By Judy Taylor Cramer
Managing Editor, Florida State Times

Once known as FSU's "wild child," the Center for Participant Education (CPE) is now old enough to be a member of Generation X. But CPE is no slacker - it's a survivor.

Flashback to the spring of 1970. Earth Day is born. Four Kent State University students die.

Campus unrest fuels peaceful demonstrations and violent confrontations. At FSU, an idea borrowed from Berkeley - a free "university within a university "- is promised and delivered by a progressive student government. Its modest beginnings: one desk in the cabinet room, an unpaid director, 12 classes, a few reams of mimeo paper.

Fast forward 26 years. The free university concept, long disappeared from other campuses, is still alive at FSU. And the soul of the student movement - political activism - can still be found in the pages of CPE's catalog of classes and in its creed: "Anyone can teach and anyone can learn."

Fifty to 100 classes are offered by CPE each semester, and as many as 6,000 people attend lectures and classes each year, says Nicki Suarez, CPE's acting director this semester.

"We're in transition; The director just graduated," she explains. "But it doesn't matter in this office. We run as a collective. No one's the boss."

The walls of the CPE office in Oglesby Union are covered with a collage of causes - a history lesson for those who weren't yet born when CPE first began raising the consciousness of a campus and a community. Tattered posters advertise lectures by Ralph Nader, Angela Davis, Dick Gregory, Abbie Hoffman, Gloria Steinem.

But it's the '90s, and lofty causes have been replaced by more down-to-earth concerns like parking and tuition increases. "Apathy is a factor here," says Suarez. "But I see things everyday that prove that students care about what's going on in the world."

CPE's often caustic relationship with the administration and student government is more conciliatory now.

"I've had nothing but a good relationship with them," says student body President John Dailey. "Their courses are fascinating. They add a new twist to campus life."

This spring's catalog includes classes on yoga, African cooking, Brazilian folk dancing and personal financial management. They range from the serious "Children of Fear" to the tongue-in-cheek "The Life and Times of Alex P. Keaton." Students can participate in a social/political discussion group, deliver food to the homeless or volunteer at a domestic violence shelter.

The classes are free (except for the cost of materials), open to the public, and usually taught by graduate students and people in the Tallahassee community.

Geoffrey Smith, a Tallahassee attorney and a CPE director from 1980-82, believes student support has been the key to CPE's survival.

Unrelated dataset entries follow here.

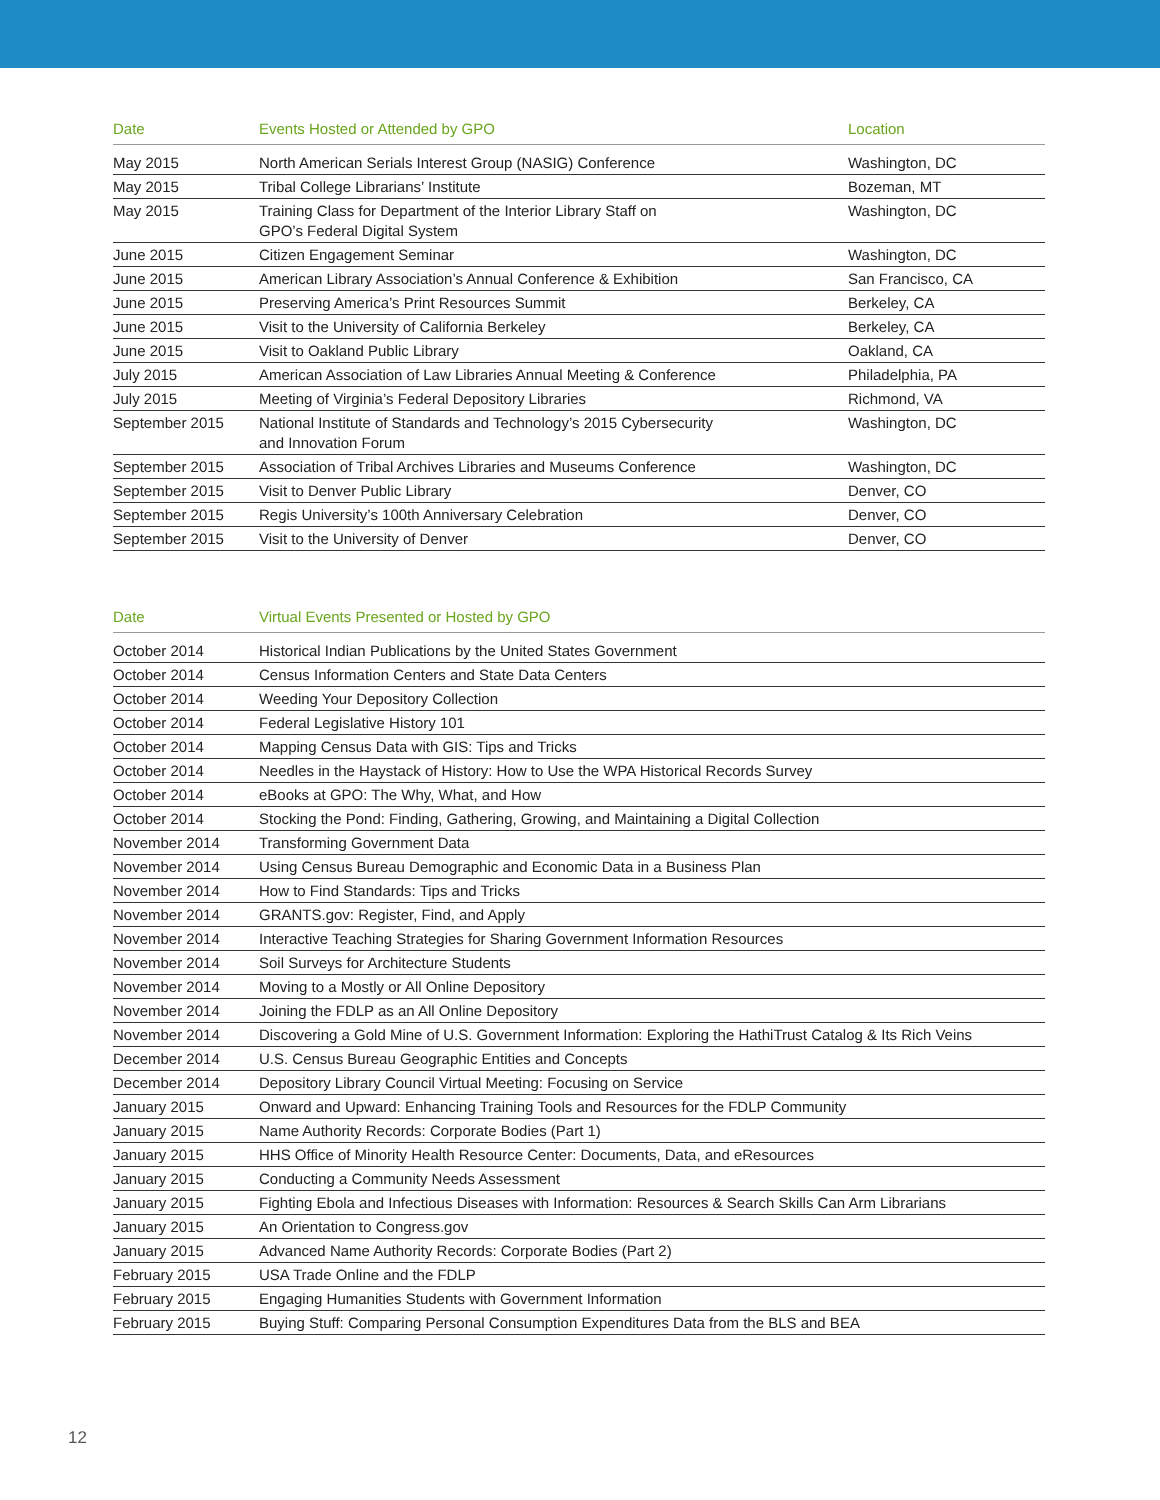| Date | Events Hosted or Attended by GPO | Location |
| --- | --- | --- |
| May 2015 | North American Serials Interest Group (NASIG) Conference | Washington, DC |
| May 2015 | Tribal College Librarians’ Institute | Bozeman, MT |
| May 2015 | Training Class for Department of the Interior Library Staff on GPO’s Federal Digital System | Washington, DC |
| June 2015 | Citizen Engagement Seminar | Washington, DC |
| June 2015 | American Library Association’s Annual Conference & Exhibition | San Francisco, CA |
| June 2015 | Preserving America’s Print Resources Summit | Berkeley, CA |
| June 2015 | Visit to the University of California Berkeley | Berkeley, CA |
| June 2015 | Visit to Oakland Public Library | Oakland, CA |
| July 2015 | American Association of Law Libraries Annual Meeting & Conference | Philadelphia, PA |
| July 2015 | Meeting of Virginia’s Federal Depository Libraries | Richmond, VA |
| September 2015 | National Institute of Standards and Technology’s 2015 Cybersecurity and Innovation Forum | Washington, DC |
| September 2015 | Association of Tribal Archives Libraries and Museums Conference | Washington, DC |
| September 2015 | Visit to Denver Public Library | Denver, CO |
| September 2015 | Regis University’s 100th Anniversary Celebration | Denver, CO |
| September 2015 | Visit to the University of Denver | Denver, CO |
| Date | Virtual Events Presented or Hosted by GPO |
| --- | --- |
| October 2014 | Historical Indian Publications by the United States Government |
| October 2014 | Census Information Centers and State Data Centers |
| October 2014 | Weeding Your Depository Collection |
| October 2014 | Federal Legislative History 101 |
| October 2014 | Mapping Census Data with GIS: Tips and Tricks |
| October 2014 | Needles in the Haystack of History: How to Use the WPA Historical Records Survey |
| October 2014 | eBooks at GPO: The Why, What, and How |
| October 2014 | Stocking the Pond: Finding, Gathering, Growing, and Maintaining a Digital Collection |
| November 2014 | Transforming Government Data |
| November 2014 | Using Census Bureau Demographic and Economic Data in a Business Plan |
| November 2014 | How to Find Standards: Tips and Tricks |
| November 2014 | GRANTS.gov: Register, Find, and Apply |
| November 2014 | Interactive Teaching Strategies for Sharing Government Information Resources |
| November 2014 | Soil Surveys for Architecture Students |
| November 2014 | Moving to a Mostly or All Online Depository |
| November 2014 | Joining the FDLP as an All Online Depository |
| November 2014 | Discovering a Gold Mine of U.S. Government Information: Exploring the HathiTrust Catalog & Its Rich Veins |
| December 2014 | U.S. Census Bureau Geographic Entities and Concepts |
| December 2014 | Depository Library Council Virtual Meeting: Focusing on Service |
| January 2015 | Onward and Upward: Enhancing Training Tools and Resources for the FDLP Community |
| January 2015 | Name Authority Records: Corporate Bodies (Part 1) |
| January 2015 | HHS Office of Minority Health Resource Center: Documents, Data, and eResources |
| January 2015 | Conducting a Community Needs Assessment |
| January 2015 | Fighting Ebola and Infectious Diseases with Information: Resources & Search Skills Can Arm Librarians |
| January 2015 | An Orientation to Congress.gov |
| January 2015 | Advanced Name Authority Records: Corporate Bodies (Part 2) |
| February 2015 | USA Trade Online and the FDLP |
| February 2015 | Engaging Humanities Students with Government Information |
| February 2015 | Buying Stuff: Comparing Personal Consumption Expenditures Data from the BLS and BEA |
12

"I truly believe that CPE has always enjoyed a tremendous amount of support," he says. "The general student population has always looked at CPE as a group that stands up and fights for what they believe. Whether they agreed or disagreed with the political message, people were supportive of the idea."

In 1981 Smith led CPE into battle against two Florida legislators, Sen. Alan Trask and Rep. Tom Bush, who attached an amendment to an appropriations bill. The Trask/Bush amendment cut off state money to universities that provided support for groups or individuals advocating sex out of wedlock.

Smith remembers being called into an administrator's office and told that CPE classes would not be approved unless the instructors signed a "sexual loyalty oath" agreeing not to advocate sex between unmarried couples.

"You can forget it," Smith recalls saying . "There's no way I would ever ask a teacher to do that."
The sexual loyalty oath became big news inside and outside the state, and fueled a debate that ended up on the nationally televised Phil Donahue Show. The Trask/Bush Amendment was eventually declared unconstitutional by the Florida Supreme Court.

"CPE was the most positive part of my education during the seven years I spent in college," says Smith, who graduated from the FSU law school in 1985. "I met people from all over the world. I had direct exposure to viewpoints that most people don't have the opportunity to examine up close."
And Smith has a reminder for today's FSU students:

"Many of the benefits you take for granted - student financial aid, coed dormitories, no dress codes, no military draft - are the result of the struggles of activist individuals and organizations like CPE."